A example of this that I found useful was when generating code for a level editor. I had used datamatic to generate an ImGUI UI for each component. This worked by writing a custom function in python that returned a string representing an ImGui function, with the specific function depending on the type of the attribute. This worked, however in some cases a glm::vec3
(3D vector) represented a position, whereas in other cases it represented a colour. In both cases my UI was using a slider, however for the colours it would have been nicer to have a colour wheel. So I simply added "is_colour": true
to all colour attributes. Further, for sliders, ImGUI lets you specify the drag speed, and since some attributes could be operating at differnt orders of magnitude, I wanted to be able to override this in my spec. So I also set a "drag_speed"
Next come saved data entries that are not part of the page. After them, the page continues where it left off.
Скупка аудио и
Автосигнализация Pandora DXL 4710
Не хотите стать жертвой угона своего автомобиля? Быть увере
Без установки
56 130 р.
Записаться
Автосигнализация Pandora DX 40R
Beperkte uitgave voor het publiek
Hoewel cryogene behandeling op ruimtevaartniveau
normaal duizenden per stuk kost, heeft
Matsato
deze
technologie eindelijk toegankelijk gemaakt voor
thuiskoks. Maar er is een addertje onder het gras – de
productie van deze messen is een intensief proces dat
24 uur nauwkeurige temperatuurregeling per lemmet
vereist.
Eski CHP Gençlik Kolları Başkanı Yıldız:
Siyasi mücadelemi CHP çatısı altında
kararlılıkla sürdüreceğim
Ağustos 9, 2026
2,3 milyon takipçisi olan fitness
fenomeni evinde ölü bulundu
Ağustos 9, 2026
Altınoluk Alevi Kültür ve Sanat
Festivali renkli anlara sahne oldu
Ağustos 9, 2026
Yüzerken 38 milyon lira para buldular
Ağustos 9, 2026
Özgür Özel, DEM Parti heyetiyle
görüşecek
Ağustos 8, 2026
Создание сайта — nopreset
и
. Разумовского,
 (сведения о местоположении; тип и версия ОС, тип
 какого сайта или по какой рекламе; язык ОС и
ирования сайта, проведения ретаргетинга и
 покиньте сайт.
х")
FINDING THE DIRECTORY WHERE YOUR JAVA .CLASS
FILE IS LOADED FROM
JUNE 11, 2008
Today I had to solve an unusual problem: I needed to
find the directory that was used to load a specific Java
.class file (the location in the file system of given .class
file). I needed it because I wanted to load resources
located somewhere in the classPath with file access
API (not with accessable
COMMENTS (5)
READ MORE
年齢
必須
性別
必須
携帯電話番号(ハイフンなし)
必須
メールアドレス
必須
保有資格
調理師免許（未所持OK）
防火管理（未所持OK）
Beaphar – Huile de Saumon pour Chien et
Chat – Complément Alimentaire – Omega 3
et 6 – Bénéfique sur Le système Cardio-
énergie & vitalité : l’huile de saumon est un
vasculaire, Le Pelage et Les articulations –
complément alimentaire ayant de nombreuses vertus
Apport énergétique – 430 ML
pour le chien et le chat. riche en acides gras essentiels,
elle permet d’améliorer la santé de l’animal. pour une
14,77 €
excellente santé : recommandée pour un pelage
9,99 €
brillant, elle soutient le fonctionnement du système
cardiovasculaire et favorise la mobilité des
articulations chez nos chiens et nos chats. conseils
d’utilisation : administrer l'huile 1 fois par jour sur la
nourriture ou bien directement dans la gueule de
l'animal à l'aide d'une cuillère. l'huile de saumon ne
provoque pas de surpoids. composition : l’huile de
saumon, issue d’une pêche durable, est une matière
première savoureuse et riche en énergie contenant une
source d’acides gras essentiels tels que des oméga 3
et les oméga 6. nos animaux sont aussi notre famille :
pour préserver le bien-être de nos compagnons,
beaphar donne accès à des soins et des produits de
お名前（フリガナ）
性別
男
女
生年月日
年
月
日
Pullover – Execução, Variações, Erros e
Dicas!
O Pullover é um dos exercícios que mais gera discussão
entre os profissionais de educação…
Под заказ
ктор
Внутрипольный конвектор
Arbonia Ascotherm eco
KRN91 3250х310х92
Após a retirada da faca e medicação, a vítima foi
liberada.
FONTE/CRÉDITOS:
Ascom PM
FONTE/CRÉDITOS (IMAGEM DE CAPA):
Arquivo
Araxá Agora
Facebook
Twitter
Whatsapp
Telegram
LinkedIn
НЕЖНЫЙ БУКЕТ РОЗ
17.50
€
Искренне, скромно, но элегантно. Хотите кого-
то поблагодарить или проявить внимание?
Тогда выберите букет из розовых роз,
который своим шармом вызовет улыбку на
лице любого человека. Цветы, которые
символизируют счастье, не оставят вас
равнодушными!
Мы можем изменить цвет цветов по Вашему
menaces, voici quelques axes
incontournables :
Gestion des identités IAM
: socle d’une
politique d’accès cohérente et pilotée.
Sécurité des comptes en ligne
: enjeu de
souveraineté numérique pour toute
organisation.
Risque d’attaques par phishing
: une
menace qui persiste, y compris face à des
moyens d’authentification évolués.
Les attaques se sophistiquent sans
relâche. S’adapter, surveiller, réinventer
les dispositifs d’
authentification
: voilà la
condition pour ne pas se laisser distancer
field on some of my attributes, and used a defualt value for the rest. In my custom function I made use of these like so:
@reg.attrmethod
def interface_component(ctx):
attr = ctx.attr
name = attr["name"]
display_name = attr["display_name"] # This spec uses "display_name" as a field.
...
if attr["type"] == "glm::vec3":
if attr.get("is_colour"):
return f'ImGui::ColorEdit3("{display_name}", &component.{name})'
drag_speed = attr.get("drag_speed", 0.1) # Gets the value if it exists, defaulting to 0.1
return f'ImGui::DragFloat3("{display_name}", &component.{name}, {drag_speed})'
...
This is a very simple example that just required a bool, but there could be other things
With the ability to add flags to restrict some of the generation, and the ability to add custom python functions, I believe it should be possible to generate any kind of code you want. My focus now is to look into adding more builtin functions, and to make datamatic feel more ergonomic. If I spot a "trick" that I keep having to use in places, I'll consider adding features to make those simpler to do. If anyone else spots any limitations or has suggestions for features, let me know, I would love to extend datamatic further to make it more useful!